South Australia is at present possessed of a representative government,—as are all the other Australian colonies, except Western Australia. But during the early years of her existence she, as well as the others, was subject to government from our Colonial Office at home. There was from the first a feeling averse to this, which no doubt greatly assisted in producing the troubles by which the early governors were afflicted. They who had been instrumental in founding the colony were hearty Liberals, attached to religious freedom, altogether averse to Established Churches, and anxious for self-rule. For men coming out in such a spirit, but coming out nevertheless with the aid and furtherance of the home government, there were of course trials and crosses. They desired to rule themselves,—as the Pilgrim Fathers had done in Massachusetts. But the office in Downing Street would not relinquish its authority to colonists who might be visionary, and were certainly ambitious.
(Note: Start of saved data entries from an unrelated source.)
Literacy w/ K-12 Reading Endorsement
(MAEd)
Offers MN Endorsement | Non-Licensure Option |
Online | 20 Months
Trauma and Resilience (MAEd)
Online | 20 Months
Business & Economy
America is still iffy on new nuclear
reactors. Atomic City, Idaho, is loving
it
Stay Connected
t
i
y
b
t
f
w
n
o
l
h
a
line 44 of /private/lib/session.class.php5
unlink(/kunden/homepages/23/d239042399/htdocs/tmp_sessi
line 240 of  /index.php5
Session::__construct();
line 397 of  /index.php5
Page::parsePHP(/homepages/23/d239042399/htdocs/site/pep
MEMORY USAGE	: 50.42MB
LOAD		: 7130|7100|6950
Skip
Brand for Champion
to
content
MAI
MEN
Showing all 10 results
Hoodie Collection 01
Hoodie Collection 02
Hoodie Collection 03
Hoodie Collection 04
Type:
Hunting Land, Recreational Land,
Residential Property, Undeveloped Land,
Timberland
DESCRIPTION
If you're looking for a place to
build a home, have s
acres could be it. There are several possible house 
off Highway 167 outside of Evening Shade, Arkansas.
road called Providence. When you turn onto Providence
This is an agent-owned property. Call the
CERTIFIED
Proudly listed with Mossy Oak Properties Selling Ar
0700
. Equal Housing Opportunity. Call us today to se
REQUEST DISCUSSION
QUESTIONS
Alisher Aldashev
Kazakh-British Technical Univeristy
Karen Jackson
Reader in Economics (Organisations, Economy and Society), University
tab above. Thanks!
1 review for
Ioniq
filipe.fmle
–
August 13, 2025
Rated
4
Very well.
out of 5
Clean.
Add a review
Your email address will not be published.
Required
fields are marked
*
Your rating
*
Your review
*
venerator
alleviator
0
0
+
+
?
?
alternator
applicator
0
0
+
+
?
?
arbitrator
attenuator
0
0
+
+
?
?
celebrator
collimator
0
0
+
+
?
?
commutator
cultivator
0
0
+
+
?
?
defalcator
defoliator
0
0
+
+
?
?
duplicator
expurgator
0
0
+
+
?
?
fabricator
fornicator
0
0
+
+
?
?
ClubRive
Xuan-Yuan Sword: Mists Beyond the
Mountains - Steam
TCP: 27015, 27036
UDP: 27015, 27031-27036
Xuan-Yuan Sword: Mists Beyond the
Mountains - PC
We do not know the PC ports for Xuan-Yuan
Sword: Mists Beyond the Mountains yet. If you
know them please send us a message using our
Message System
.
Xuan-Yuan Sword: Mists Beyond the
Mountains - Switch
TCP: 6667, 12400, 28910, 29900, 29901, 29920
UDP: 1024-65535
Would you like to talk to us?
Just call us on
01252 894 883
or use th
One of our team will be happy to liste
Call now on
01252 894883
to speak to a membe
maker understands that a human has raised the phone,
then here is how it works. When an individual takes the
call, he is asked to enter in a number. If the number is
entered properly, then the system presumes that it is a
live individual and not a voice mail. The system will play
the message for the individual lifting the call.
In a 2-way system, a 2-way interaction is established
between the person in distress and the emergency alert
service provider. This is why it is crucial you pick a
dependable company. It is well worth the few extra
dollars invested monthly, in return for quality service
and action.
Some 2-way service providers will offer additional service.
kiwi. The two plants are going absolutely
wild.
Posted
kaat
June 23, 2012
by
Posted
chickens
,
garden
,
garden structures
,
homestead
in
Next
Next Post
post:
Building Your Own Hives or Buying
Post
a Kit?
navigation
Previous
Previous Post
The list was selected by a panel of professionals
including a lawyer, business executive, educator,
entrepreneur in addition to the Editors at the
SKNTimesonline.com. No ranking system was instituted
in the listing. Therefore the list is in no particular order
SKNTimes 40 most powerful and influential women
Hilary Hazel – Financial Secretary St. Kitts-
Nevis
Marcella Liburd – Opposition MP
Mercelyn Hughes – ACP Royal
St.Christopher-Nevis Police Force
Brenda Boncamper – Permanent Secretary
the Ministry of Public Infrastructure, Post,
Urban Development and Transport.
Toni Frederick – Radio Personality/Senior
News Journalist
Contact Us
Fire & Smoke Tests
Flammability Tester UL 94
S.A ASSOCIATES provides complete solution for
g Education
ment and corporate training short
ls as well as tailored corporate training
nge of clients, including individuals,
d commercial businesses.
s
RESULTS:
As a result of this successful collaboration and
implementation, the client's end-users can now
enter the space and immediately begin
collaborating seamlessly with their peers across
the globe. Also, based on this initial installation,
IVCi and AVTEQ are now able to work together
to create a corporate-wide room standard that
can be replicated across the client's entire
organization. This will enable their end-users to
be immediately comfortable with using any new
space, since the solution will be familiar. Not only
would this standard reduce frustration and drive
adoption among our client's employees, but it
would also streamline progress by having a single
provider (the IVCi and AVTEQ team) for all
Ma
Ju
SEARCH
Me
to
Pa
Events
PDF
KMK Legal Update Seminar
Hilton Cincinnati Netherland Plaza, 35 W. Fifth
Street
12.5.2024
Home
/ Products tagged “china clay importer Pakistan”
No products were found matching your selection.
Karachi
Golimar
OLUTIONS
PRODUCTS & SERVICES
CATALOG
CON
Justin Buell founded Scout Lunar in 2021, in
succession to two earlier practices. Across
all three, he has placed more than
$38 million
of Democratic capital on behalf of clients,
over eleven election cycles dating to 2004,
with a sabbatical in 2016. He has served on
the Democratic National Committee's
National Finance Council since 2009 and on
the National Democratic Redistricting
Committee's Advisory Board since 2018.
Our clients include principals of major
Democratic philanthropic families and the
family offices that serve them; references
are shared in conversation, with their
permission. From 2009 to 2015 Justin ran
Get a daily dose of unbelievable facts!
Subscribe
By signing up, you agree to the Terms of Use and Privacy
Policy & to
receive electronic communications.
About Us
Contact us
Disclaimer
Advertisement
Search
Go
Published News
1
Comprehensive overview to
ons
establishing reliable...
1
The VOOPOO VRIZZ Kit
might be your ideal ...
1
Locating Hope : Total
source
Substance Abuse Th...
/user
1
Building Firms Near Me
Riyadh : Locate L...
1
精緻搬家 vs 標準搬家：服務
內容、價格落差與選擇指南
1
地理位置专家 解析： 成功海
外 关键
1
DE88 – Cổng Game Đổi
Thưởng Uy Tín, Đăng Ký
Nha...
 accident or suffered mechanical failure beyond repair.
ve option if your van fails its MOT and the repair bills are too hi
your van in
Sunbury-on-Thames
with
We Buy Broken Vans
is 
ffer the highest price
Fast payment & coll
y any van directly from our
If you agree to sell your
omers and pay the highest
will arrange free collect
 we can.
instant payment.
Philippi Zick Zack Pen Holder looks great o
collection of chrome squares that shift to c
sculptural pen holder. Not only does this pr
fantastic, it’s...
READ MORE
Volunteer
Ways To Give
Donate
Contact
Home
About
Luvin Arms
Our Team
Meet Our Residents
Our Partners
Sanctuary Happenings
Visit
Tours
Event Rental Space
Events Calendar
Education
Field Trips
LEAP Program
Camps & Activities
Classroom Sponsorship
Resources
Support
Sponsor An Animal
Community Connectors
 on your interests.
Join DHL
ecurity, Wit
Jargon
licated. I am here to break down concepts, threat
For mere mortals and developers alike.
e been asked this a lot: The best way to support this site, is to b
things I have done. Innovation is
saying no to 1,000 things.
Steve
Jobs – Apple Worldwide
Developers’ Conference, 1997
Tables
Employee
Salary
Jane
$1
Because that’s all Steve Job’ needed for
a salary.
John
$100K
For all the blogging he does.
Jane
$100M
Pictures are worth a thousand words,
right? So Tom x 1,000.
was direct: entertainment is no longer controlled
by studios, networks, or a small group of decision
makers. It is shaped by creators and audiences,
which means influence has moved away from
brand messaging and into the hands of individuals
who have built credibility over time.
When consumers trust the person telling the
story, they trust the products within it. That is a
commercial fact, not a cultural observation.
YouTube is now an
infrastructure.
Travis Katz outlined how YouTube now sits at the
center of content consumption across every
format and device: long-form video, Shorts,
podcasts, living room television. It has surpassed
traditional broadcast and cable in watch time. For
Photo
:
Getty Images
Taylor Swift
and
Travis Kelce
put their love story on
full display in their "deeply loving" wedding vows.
On the other hand, men who were disposed to devote their time and fortunes to a system of philosophical colonisation were apt to feel that their scheme should not be made subject to the interference which a convict colony might probably require. There were troubles, and those two first governors, Captain Hindmarsh and Colonel Gawler, had hot work on their hands. Colonel Robe, who in 1845 succeeded Captain Grey as governor, and who as a military man felt that he was governing the colony on behalf of the Crown rather than on that of the colonists, gave great offence,—especially by providing State endowment for religion, a point as to which the founders of the colony had been particularly sensitive. But a good time was coming. When 50,000 inhabitants had settled themselves on the land, then would those inhabitants be entitled to govern themselves; and then any governor who might be sent to them from the old country would be no more than that appanage of royalty which serves as a binding link between the parent country and its offspring. Then they would make laws for themselves; then they would not have State endowment for clergymen more than for doctors or lawyers; then would their Elysium have truly been initiated.